● Records shown
——————

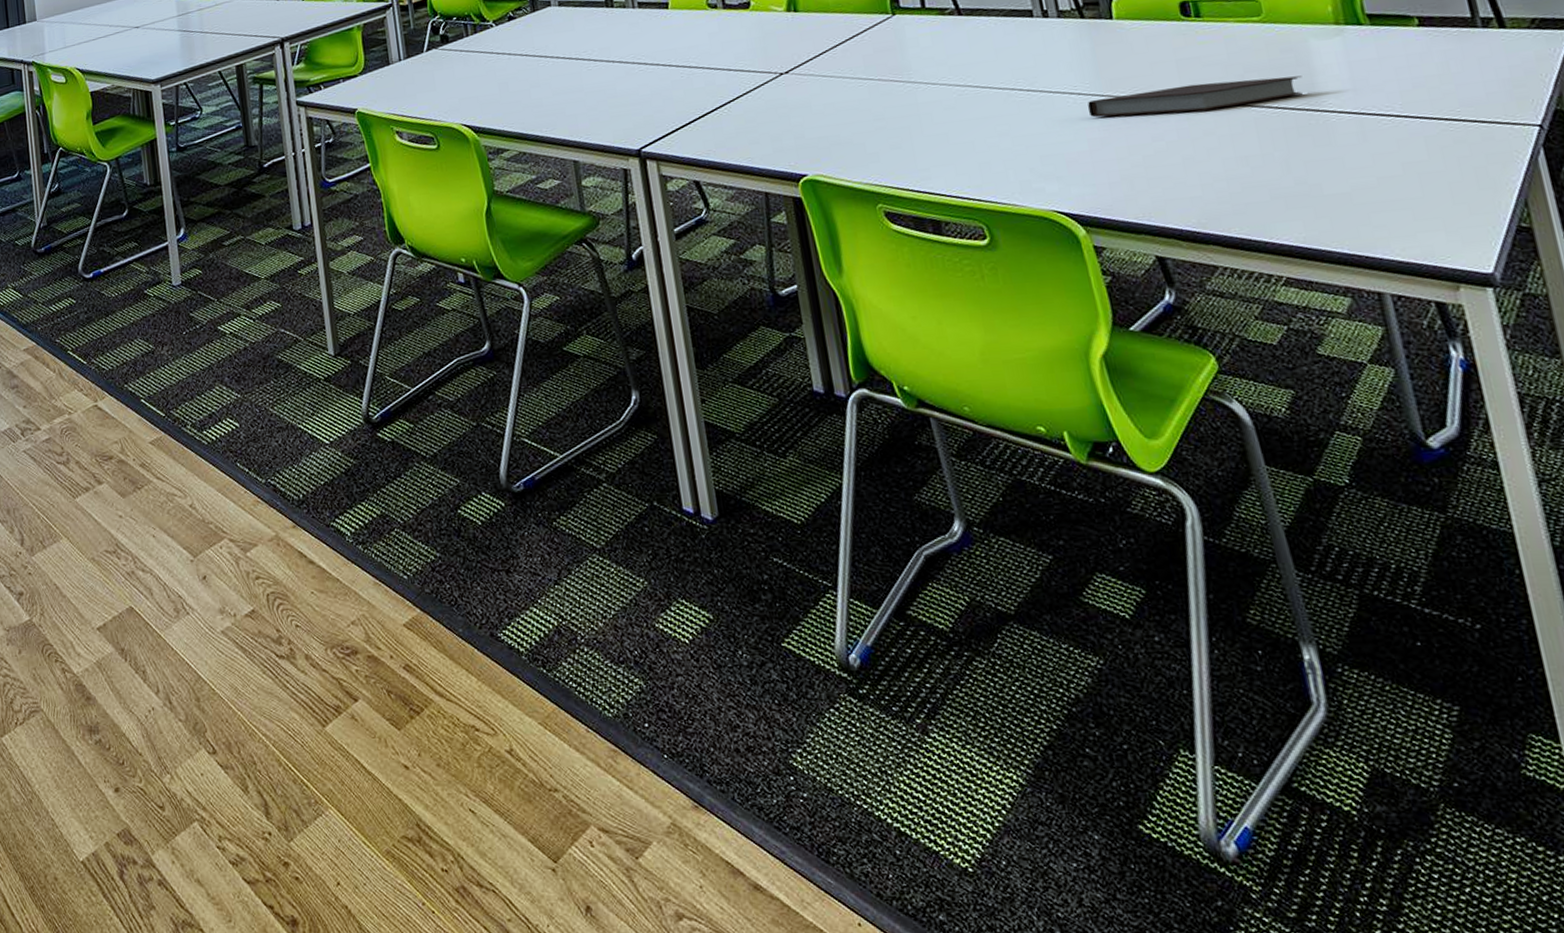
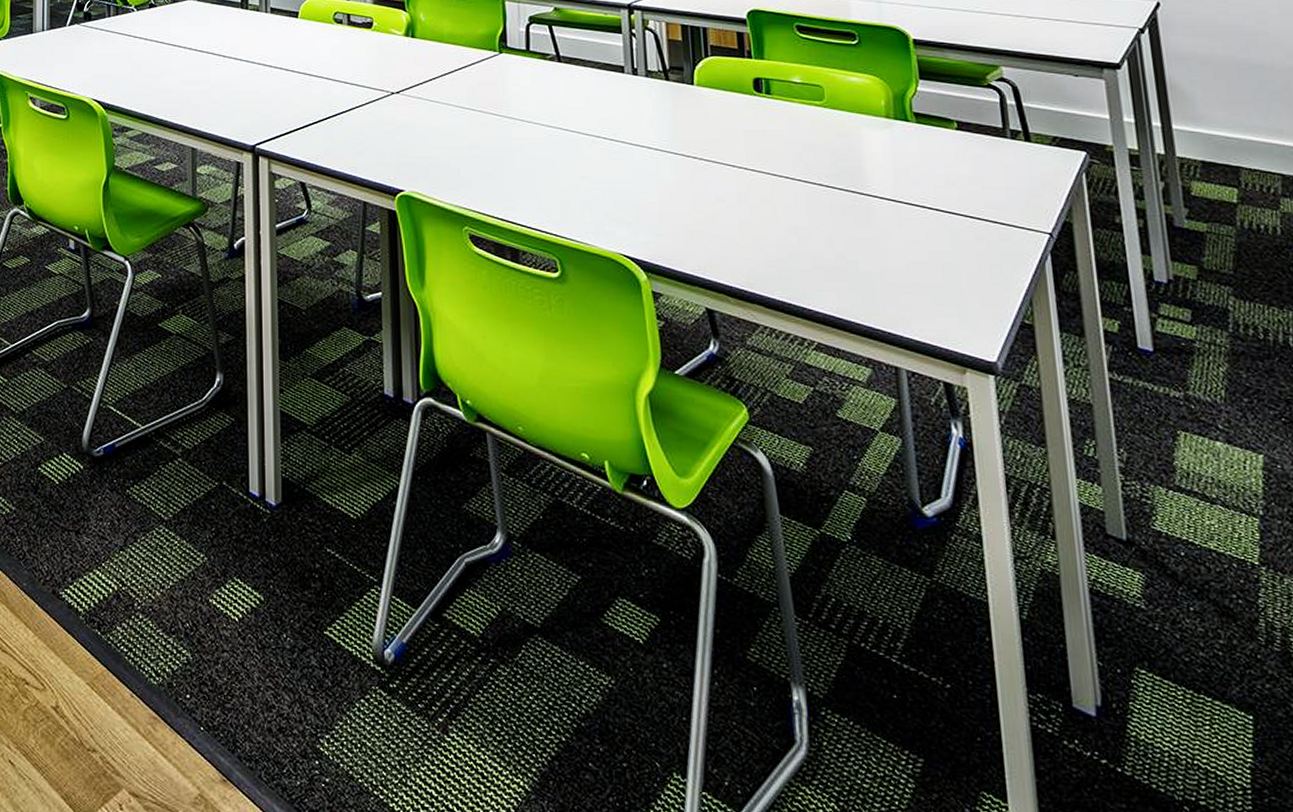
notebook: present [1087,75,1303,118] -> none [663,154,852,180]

——————

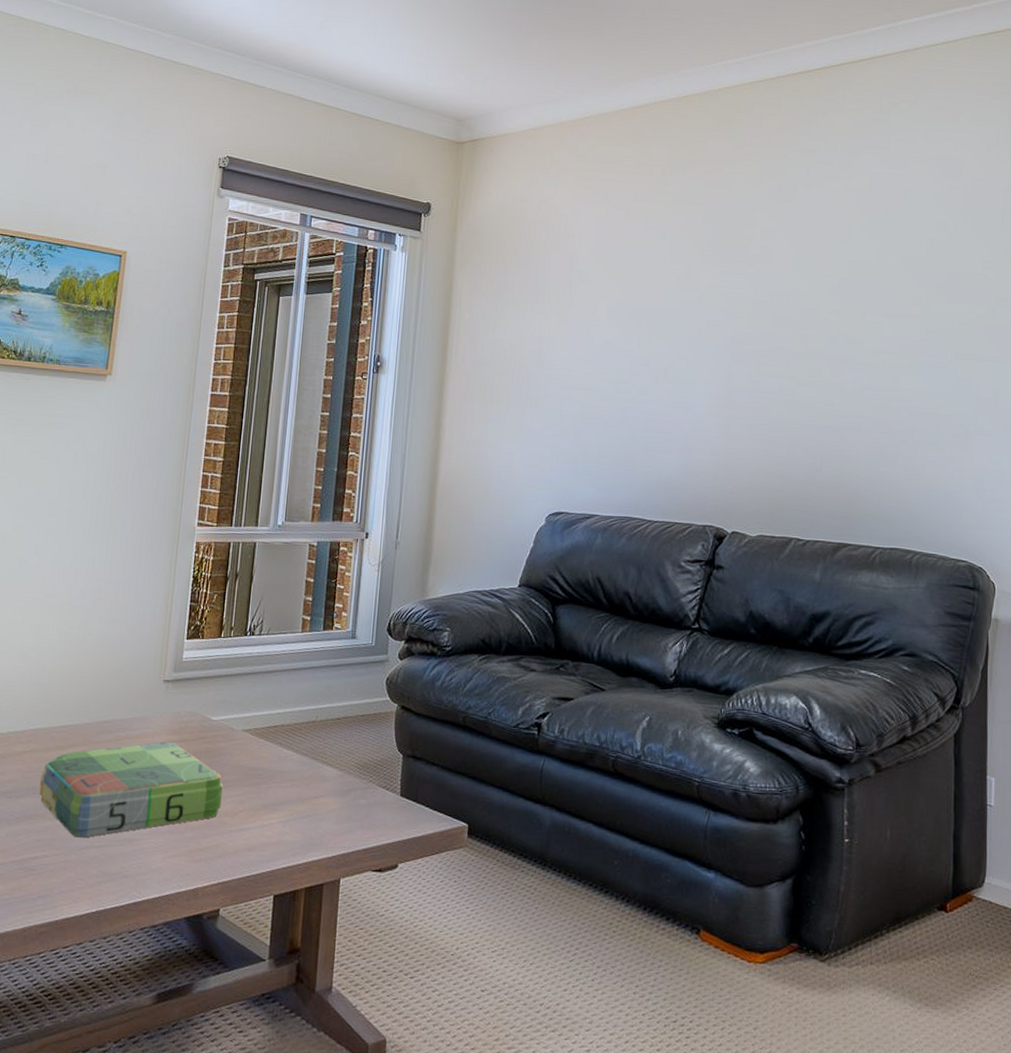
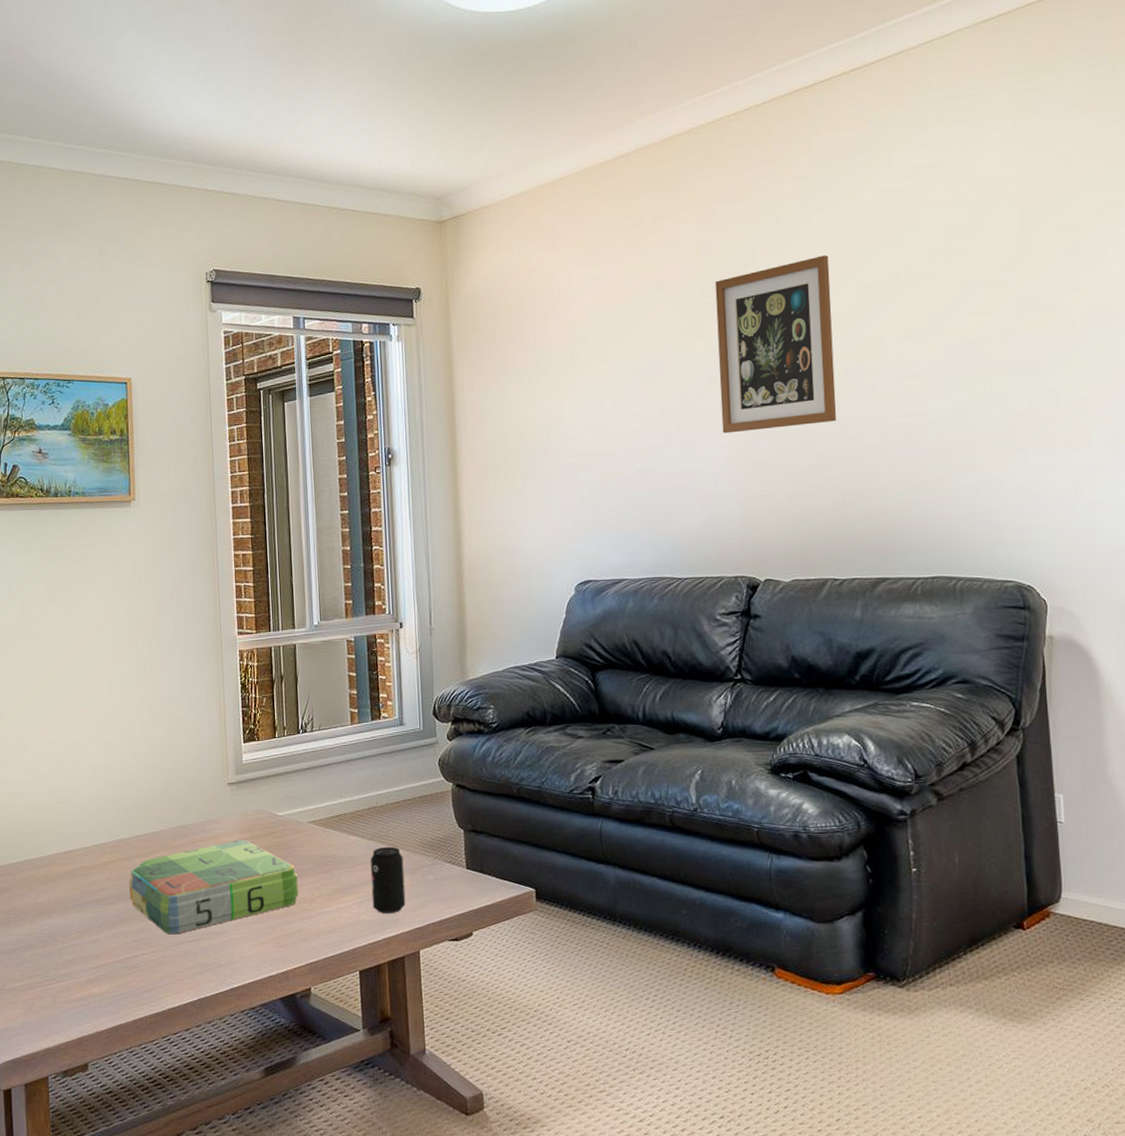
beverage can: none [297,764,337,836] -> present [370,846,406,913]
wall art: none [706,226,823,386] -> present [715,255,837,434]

——————

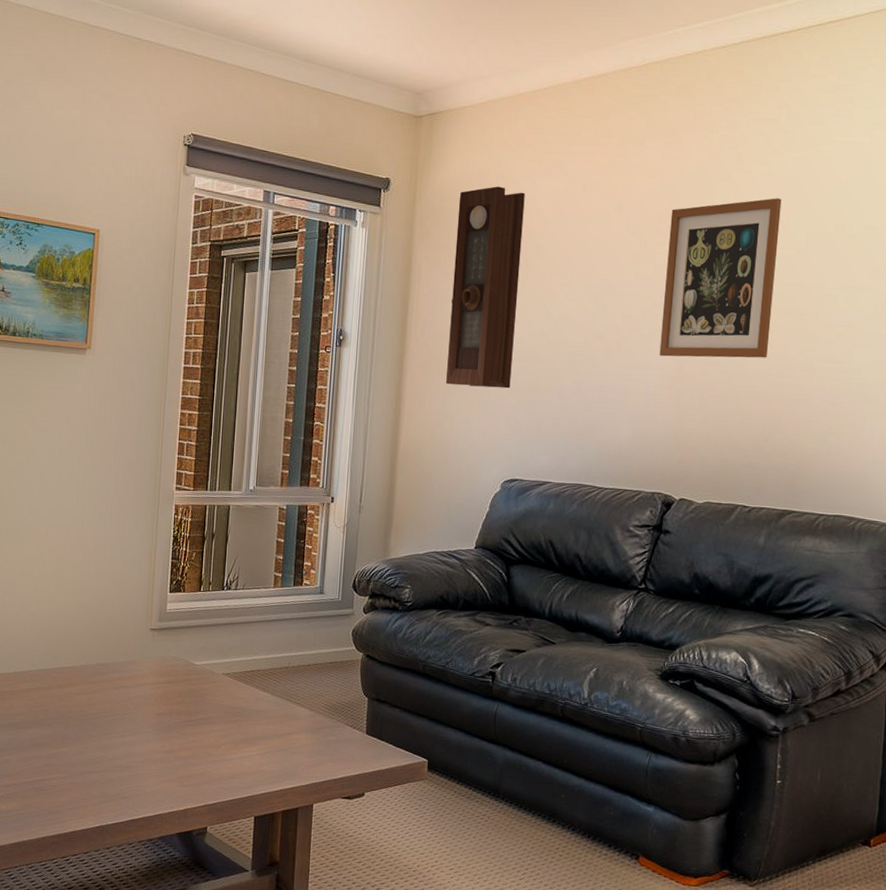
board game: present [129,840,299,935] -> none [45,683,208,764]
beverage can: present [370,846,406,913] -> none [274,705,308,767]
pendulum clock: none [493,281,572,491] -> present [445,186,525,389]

——————

● Exercise requirements
If a line of the records above contains the word "beverage", count it; then give the total and nothing more.

● Response box
2